И я ее отпустил, хотя этого не следовало делать. Я бросился на кровать, как был в одежде, и в ту же секунду заснул, а утром, когда проснулся и обнаружил, что Марии нет, не очень-то удивился. На столе лежала записка: «Я должна идти той дорогой, которой должна идти». Она дожила почти до двадцати пяти и могла бы придумать что-нибудь получше. Я на нее не обиделся, но все же мне показалось, что этого маловато. Я тут же сел за стол и написал ей длинное письмо, после завтрака я снова сел писать, я писал ей ежедневно и посылал свои письма в Бонн на адрес Фредебейля, но она мне так и не ответила.

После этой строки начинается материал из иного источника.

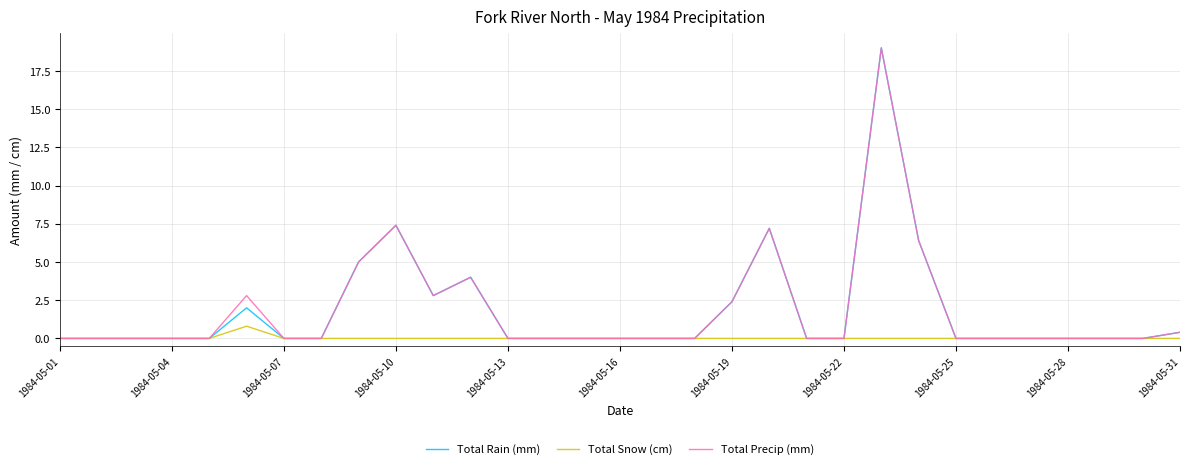

At which label is Total Rain (mm) closest to 9?

1984-05-10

У Фредебейля долго не подходили к телефону; бесконечные гудки действовали мне на нервы; я представил себе, что жена Фредебейля спит, но вот звонок разбудил ее, затем она снова заснула и опять вскочила; мысленно я испытал все те муки, какие претерпела она от этого назойливого звона. Я уже собрался повесить трубку, но, поскольку мое положение можно было рассматривать как катастрофическое, решил звонить дальше. Если бы я поднял среди ночи самого Фредебейля, меня бы это ни капельки не огорчило; этот тип не заслуживает спокойного сна. Он болезненно честолюбив и, наверное, даже во сне не расстается с телефоном: вдруг приспичит позвонить или же вдруг ему самому позвонит какой-нибудь сановник из министерства, редактор газеты или крупная шишка из этих федеральных объединений католиков, а то из самой ХДС. Но его жену я люблю. Она была еще гимназисткой, когда он в первый раз привел ее в их католический кружок; ее поза и то, как она смотрела своими красивыми глазами на этих людей, болтавших на богословско-социологические темы, ранили меня в самое сердце. Видно было, что она куда охотней пошла бы на танцы или в кино. Зоммервильд, на квартире которого состоялось это сборище, все время спрашивал меня:
— Вам, должно быть, очень жарко, Шнир?
Я отвечал, что мне не жарко, хотя пот градом катился у меня по лбу и щекам. В конце концов, не выдержав этого переливания из пустого в порожнее, я вышел на зоммервильдский балкон. Девушка сама была виновницей их словоизвержения: вдруг она, совершенно невпопад — разговор шел о размерах и границах провинциализма — заявила, что у Бенна есть очень «неплохие рассказики». Фредебейль, чьей невестой она числилась, покраснел как рак, оттого что Кинкель бросил на него свой пресловутый выразительный взгляд, который обозначал: «Неужто ты все еще не вправил ей мозги?» После чего сам начал вправлять невесте Фредебейля мозги, используя в качестве хирургического инструмента весь «абендлянд». Бедная девушка была стерта в порошок; я разозлился на этого труса Фредебейля, который не вмешивался потому, что они с Кинкелем «единомышленники» — принадлежат к одному идеологическому направлению. Я давно потерял надежду понять, что это за направление: левое или правое; но как бы то ни было, у них есть свое направление, и Кинкель чувствовал себя морально обязанным обратить невесту Фредебейля на путь истинный. Зоммервильд также пальцем не пошевелил в ее защиту, хотя он представляет совсем другое направление, опять-таки не знаю какое. Если предположить, что Кинкель и Фредебейль — левые, то Зоммервильд — правый, а может, и наоборот. Мария тоже слегка побледнела, но ей импонируют интеллектуалы от этого я так и не смог ее отучить; интеллект Кинкеля импонировал также будущей госпоже Фредебейль: словесную обработку, которой ее подвергли, она сопровождала вздохами, на мой взгляд почти неприличными. Поистине, на бедняжку обрушился целый интеллектуальный смерч, в ход было пущено все от отцов церкви до Брехта, и, когда я, отдышавшись немного, пришел с балкона, они впали в состояние полной прострации и пили крюшон... и все это только потому, что бедная простушка похвалила «неплохие рассказики» Бенна.